Instructions for the task: Duplicate the entire Back Mountain postcards text word for word.

Extracted text:
----------------
Aren’t old postcards fascinating? I especially love historical postcards from familiar places. High on my list, of course, are old postcards from InSide the Back Mountain! They make me wish I could climb into a time capsule and go back to, oh, maybe, 1900-1910, like I did this month with my watercolors, brushes, and my artist’s eye. 


In the years after our young country won its independence from Great Britain, a few settlers in the Wyoming Valley began to gaze at the notch in the mountain where Toby’s Creek tumbled through a cut between two steep, heavily forested inclines. First migrations to a new countryside always follow the openings made by streams to the country above its headwaters. And thus the first settlers arrived “back o’ th’ mountain.”




Beyond Luzerne, then known as Mill Hollow, the first settlement in the Back Mountain was Trucksville. William Trux (Trucks), a Hessian soldier who spent a winter with George Washington at Valley Forge, established a mill on Toby’s Creek at the Trucksville falls, still visible from the Back Mountain Trail. By 1810, Trux had moved to Ohio and by 1910, the Lehigh Valley Railroad had established a station at Harris Hill Road, Trucksville. The stone bridge across the creek originally sported two arches, one for the stream and a second arch for the trolley line underpass.



Even back in 1900, Dallas was the heart of the Back Mountain. There are so many historic  postcards it was difficult to choose which one to paint, but this scene is my personal favorite. It depicts the intersection of Huntsville Road and Mill Street with Main Street, looking toward what is now the roundabout. The house to the left is where my husband Joe grew up, and where his mother, his grandmother, and even his great grandmother lived their lives! It was built by Chester White who owned a butcher shop on Main Street. On the right is Mill Street and two buildings that later housed the Hearthstone Pub and a hardware store.
----------------
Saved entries
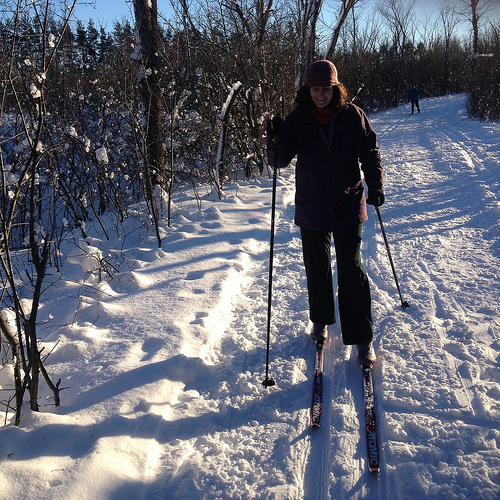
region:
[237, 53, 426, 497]
Woman is trying to ski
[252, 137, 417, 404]
Two black skiing poles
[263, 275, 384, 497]
Two red and white skis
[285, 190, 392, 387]
Woman wearing black snow pants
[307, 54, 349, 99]
Woman has red hat on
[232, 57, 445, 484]
Woman with dark brown curly hair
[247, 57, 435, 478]
Woman having a lot of fun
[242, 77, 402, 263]
Woman wearing dark brown snow jacket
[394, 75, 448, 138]
Another skier in the distance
----------------
Answer box:
Aren’t old postcards fascinating? I especially love historical postcards from familiar places. High on my list, of course, are old postcards from InSide the Back Mountain! They make me wish I could climb into a time capsule and go back to, oh, maybe, 1900-1910, like I did this month with my watercolors, brushes, and my artist’s eye. 


In the years after our young country won its independence from Great Britain, a few settlers in the Wyoming Valley began to gaze at the notch in the mountain where Toby’s Creek tumbled through a cut between two steep, heavily forested inclines. First migrations to a new countryside always follow the openings made by streams to the country above its headwaters. And thus the first settlers arrived “back o’ th’ mountain.”




Beyond Luzerne, then known as Mill Hollow, the first settlement in the Back Mountain was Trucksville. William Trux (Trucks), a Hessian soldier who spent a winter with George Washington at Valley Forge, established a mill on Toby’s Creek at the Trucksville falls, still visible from the Back Mountain Trail. By 1810, Trux had moved to Ohio and by 1910, the Lehigh Valley Railroad had established a station at Harris Hill Road, Trucksville. The stone bridge across the creek originally sported two arches, one for the stream and a second arch for the trolley line underpass.



Even back in 1900, Dallas was the heart of the Back Mountain. There are so many historic  postcards it was difficult to choose which one to paint, but this scene is my personal favorite. It depicts the intersection of Huntsville Road and Mill Street with Main Street, looking toward what is now the roundabout. The house to the left is where my husband Joe grew up, and where his mother, his grandmother, and even his great grandmother lived their lives! It was built by Chester White who owned a butcher shop on Main Street. On the right is Mill Street and two buildings that later housed the Hearthstone Pub and a hardware store.